Stephen Colbert said the moderator at the contest between Donald Trump’s running mate Mike Pence and Hillary Clinton’s would-be second-in-command, Tim Kaine, told the audience to “muffle your yawns, silence your blinks, and apply the Breathe Right strip before you fall asleep in your seats”.

The Daily Show spent most of its live broadcast after the debate talking about how lackluster the whole thing was. Trevor Noah flat-out said: “The debate was boring. It was boring as hell.” He joked that it was so boring that the ratings showed that “80 million people had not watched the debate”, adding that it was the first time a broadcast had negative ratings.

“It was the biggest white guy argument in history,” Noah said. He saw little differentiation between the two candidates and said that if they were both bags you were picking up at the airport you would definitely get them mixed up.

However, he saw that each candidate had a distinctive job to do. Tim Kaine had to seem affable and lifelike to counteract Clinton, “who died six weeks ago”, and Mike Pence had to make some of Donald Trump’s crazier statements seem palatable. He said Pence’s performance was sponsored by Febreze and that he was basically spraying the air freshener and saying, “Nothing smells here. Nothing smells here.”
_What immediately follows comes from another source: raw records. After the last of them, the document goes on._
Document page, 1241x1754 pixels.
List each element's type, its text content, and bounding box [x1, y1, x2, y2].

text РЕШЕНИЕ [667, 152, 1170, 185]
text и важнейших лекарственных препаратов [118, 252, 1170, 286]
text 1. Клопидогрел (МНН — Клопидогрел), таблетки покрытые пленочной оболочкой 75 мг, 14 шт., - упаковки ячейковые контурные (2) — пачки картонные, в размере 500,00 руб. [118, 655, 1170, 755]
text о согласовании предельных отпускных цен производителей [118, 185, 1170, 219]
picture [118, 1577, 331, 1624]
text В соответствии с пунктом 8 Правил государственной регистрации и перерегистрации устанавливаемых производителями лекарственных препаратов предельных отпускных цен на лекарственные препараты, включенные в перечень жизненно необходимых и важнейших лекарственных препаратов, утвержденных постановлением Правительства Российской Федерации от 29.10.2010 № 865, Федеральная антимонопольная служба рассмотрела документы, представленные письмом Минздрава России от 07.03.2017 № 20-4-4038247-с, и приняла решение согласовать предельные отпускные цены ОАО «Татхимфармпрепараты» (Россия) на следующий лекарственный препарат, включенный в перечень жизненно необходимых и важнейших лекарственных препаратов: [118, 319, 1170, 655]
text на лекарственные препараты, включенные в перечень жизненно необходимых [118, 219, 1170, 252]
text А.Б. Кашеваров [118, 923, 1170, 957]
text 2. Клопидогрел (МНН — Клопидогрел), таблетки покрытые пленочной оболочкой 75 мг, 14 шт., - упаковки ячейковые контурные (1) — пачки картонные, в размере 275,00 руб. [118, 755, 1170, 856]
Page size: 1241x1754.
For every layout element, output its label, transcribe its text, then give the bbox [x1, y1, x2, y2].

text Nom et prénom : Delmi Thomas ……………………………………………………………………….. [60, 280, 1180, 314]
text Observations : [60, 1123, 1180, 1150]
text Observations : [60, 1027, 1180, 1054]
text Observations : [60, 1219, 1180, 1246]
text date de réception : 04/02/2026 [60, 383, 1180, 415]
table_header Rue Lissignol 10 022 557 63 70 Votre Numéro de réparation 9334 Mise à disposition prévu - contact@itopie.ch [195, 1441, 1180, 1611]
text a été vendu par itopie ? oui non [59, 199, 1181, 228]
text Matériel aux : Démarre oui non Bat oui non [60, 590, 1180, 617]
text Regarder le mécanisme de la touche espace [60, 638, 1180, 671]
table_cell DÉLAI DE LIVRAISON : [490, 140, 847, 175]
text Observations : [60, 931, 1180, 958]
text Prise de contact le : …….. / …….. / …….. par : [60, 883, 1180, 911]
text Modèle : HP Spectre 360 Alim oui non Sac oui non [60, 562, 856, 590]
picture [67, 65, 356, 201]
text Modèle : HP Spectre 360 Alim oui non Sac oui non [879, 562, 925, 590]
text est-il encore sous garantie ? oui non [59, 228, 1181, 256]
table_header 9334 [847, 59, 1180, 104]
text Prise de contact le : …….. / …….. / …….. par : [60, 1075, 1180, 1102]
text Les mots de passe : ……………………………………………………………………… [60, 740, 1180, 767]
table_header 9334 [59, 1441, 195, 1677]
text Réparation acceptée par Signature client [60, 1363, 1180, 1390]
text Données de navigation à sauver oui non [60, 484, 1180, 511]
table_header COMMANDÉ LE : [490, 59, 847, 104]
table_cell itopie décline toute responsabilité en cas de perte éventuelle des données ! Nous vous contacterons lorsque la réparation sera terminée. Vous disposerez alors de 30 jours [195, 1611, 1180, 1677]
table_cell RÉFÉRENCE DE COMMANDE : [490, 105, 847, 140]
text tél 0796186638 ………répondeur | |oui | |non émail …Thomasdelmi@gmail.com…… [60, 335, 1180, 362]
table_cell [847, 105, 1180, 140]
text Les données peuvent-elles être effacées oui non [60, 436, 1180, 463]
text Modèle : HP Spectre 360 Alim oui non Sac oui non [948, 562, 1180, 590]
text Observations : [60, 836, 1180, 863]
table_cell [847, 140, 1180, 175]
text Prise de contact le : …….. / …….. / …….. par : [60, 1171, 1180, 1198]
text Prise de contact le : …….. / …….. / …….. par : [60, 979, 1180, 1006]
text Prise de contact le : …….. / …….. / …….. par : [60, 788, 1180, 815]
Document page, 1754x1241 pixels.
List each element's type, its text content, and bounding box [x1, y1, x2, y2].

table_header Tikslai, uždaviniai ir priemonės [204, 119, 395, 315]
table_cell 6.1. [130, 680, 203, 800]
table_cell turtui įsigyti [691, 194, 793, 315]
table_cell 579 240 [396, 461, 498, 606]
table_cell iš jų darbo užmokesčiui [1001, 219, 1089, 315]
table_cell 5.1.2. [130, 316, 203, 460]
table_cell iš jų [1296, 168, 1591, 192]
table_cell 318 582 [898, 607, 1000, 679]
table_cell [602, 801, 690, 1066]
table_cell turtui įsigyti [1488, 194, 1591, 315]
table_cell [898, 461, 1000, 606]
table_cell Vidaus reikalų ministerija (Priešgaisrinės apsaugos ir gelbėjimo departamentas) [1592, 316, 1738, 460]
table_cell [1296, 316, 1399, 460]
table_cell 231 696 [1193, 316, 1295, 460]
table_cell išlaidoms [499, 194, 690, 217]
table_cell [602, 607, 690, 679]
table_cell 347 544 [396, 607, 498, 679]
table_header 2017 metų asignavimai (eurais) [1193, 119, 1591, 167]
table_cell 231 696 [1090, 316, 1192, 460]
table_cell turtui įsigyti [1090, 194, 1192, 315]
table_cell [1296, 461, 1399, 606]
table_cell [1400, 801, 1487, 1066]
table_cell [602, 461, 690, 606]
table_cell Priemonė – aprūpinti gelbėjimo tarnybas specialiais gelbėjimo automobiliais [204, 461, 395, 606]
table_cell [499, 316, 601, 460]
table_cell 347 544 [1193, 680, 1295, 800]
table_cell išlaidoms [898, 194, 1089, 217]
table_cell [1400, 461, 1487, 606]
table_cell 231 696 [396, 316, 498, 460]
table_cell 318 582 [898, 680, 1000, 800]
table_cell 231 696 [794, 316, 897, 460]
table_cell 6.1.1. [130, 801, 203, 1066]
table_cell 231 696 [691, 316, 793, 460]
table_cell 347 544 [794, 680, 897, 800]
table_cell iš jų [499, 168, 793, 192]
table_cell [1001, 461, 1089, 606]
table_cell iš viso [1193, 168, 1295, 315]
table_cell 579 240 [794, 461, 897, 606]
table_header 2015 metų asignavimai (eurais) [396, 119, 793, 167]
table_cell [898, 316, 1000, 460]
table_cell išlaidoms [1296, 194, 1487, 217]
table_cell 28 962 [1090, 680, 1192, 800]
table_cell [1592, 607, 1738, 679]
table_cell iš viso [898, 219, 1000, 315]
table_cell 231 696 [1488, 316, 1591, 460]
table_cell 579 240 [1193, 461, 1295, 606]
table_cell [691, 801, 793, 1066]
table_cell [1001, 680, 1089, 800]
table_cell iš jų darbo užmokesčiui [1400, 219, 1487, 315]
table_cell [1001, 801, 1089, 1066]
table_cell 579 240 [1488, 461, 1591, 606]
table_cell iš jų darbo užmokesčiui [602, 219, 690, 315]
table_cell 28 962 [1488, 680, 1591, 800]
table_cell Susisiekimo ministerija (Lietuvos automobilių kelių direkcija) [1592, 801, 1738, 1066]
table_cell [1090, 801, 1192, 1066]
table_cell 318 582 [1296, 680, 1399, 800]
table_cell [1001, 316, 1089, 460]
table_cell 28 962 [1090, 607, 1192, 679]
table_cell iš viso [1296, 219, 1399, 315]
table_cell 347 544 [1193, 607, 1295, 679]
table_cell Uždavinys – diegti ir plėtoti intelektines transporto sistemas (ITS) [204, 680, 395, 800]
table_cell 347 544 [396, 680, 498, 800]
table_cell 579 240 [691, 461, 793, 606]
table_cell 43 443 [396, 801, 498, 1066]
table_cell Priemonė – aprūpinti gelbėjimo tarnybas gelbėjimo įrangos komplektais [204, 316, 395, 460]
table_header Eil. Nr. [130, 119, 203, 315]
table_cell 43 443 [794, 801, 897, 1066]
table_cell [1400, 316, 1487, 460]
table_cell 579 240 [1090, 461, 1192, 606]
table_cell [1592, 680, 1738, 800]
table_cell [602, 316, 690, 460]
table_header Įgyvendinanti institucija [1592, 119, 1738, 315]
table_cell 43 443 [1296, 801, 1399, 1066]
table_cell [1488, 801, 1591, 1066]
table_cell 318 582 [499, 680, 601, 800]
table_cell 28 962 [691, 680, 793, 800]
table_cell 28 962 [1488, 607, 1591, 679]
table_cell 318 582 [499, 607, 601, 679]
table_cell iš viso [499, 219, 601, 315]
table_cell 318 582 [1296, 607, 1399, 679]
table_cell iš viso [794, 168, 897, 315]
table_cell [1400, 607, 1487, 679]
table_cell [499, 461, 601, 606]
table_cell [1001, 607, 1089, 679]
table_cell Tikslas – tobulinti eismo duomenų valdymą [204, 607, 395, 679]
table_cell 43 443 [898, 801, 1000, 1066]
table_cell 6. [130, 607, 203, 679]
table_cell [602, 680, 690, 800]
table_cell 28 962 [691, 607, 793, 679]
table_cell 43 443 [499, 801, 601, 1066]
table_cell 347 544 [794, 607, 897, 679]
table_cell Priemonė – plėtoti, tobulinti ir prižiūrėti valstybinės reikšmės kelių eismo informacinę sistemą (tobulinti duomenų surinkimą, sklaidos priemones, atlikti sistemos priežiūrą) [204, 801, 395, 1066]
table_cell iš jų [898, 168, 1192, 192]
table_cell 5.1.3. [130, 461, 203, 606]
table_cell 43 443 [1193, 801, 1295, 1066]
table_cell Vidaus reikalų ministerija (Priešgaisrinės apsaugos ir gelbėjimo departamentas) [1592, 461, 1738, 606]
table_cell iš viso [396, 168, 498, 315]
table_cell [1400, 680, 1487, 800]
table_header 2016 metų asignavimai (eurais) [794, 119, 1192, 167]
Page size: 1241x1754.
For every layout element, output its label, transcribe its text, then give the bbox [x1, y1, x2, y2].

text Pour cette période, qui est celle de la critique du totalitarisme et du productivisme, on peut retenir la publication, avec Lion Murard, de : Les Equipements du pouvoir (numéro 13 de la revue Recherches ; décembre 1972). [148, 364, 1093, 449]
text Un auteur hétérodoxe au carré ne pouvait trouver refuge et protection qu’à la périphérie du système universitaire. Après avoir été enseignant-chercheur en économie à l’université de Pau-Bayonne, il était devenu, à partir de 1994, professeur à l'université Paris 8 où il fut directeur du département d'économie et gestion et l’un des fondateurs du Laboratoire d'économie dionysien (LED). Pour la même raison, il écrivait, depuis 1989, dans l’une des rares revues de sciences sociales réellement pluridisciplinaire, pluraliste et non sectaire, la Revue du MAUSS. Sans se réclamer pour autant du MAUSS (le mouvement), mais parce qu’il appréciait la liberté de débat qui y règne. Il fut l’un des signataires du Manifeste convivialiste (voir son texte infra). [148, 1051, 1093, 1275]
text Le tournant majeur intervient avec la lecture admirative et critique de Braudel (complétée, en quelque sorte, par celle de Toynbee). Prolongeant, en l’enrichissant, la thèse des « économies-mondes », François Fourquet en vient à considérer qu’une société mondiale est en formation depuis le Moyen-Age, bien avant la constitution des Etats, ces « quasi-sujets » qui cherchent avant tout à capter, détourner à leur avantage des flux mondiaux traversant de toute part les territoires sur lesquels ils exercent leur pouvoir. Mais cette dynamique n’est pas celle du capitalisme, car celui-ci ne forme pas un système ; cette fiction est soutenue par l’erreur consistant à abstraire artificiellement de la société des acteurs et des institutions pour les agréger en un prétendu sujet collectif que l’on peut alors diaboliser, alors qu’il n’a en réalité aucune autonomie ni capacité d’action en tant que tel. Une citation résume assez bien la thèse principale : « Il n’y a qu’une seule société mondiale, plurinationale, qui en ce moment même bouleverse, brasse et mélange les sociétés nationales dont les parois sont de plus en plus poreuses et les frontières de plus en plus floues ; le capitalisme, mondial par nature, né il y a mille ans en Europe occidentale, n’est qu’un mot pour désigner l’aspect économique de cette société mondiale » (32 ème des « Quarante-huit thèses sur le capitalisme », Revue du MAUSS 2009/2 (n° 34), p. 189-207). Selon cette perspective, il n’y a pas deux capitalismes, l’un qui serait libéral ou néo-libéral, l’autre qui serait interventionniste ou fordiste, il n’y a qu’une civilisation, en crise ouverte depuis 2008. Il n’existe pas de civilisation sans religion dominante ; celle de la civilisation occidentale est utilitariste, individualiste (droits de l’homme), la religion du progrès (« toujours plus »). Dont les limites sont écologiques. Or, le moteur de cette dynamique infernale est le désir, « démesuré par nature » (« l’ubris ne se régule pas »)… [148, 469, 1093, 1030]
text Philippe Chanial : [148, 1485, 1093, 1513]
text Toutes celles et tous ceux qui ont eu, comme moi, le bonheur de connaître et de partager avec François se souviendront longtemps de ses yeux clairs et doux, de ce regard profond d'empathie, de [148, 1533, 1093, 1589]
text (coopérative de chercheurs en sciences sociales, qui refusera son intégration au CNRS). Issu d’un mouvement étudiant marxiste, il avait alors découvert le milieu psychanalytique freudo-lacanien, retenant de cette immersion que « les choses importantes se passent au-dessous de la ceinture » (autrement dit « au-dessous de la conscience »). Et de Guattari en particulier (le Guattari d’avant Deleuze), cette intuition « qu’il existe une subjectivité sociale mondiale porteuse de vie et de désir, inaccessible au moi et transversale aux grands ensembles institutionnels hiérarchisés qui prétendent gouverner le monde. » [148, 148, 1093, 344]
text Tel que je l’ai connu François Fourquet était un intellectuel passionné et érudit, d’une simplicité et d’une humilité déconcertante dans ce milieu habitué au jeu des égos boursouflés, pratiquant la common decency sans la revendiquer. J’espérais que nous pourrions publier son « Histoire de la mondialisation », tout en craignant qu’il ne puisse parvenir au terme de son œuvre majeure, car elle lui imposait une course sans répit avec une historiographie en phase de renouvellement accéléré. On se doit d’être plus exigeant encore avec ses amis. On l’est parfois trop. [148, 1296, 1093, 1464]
Ultimately, Noah was swayed by Pence’s defenses of Trump, saying that they were so believable it almost made him want to vote for Pence. However, he made a very apt analogy for his reverence. “[Pence] is the guy who’s not good at convincing his friend not to drive drunk but is very good at convincing the cop that his friend isn’t drunk,” he said.

Stephen Colbert, who was also performing live after the debate, came down for Pence, though it wasn’t with much distinction. “It was like watching a loaf of white bread get pistol-whipped by a jar of mayonnaise,” he said. “There wasn’t much flavor, but there was a clear winner.”

Colbert then spent the majority of his monologue poking at Pence, particularly because he signed a “religious freedom” bill into law in Indiana that allows businesses to refuse services to gay customers. He said that Pence saying that he “spends a bit of time on his knees every day” was evidence that he is “very close with Vladimir Putin”. Then he chided Pence for when he accused Kaine of “whipping out that Mexican thing again”. Sure does sound kinky.

He concluded that he was “fuzzing” happy that the debate was over but ultimately concluded that it would really have no bearing on the election. “The team with the best vice-quarterback always wins the Super Bowl,” he said sarcastically.

Unlike his performance after the presidential debates, Seth Meyers’ show was not live and didn’t spend much time talking about the debate, especially since there was much more important international news to talk about: Kim Kardashian’s robbery. Still, he echoed the general sense that the face-off was a little bland. “It was pretty much the same debate I had with my wife about what color to paint the foyer,” he said. “Do we want eggshell or ivory?”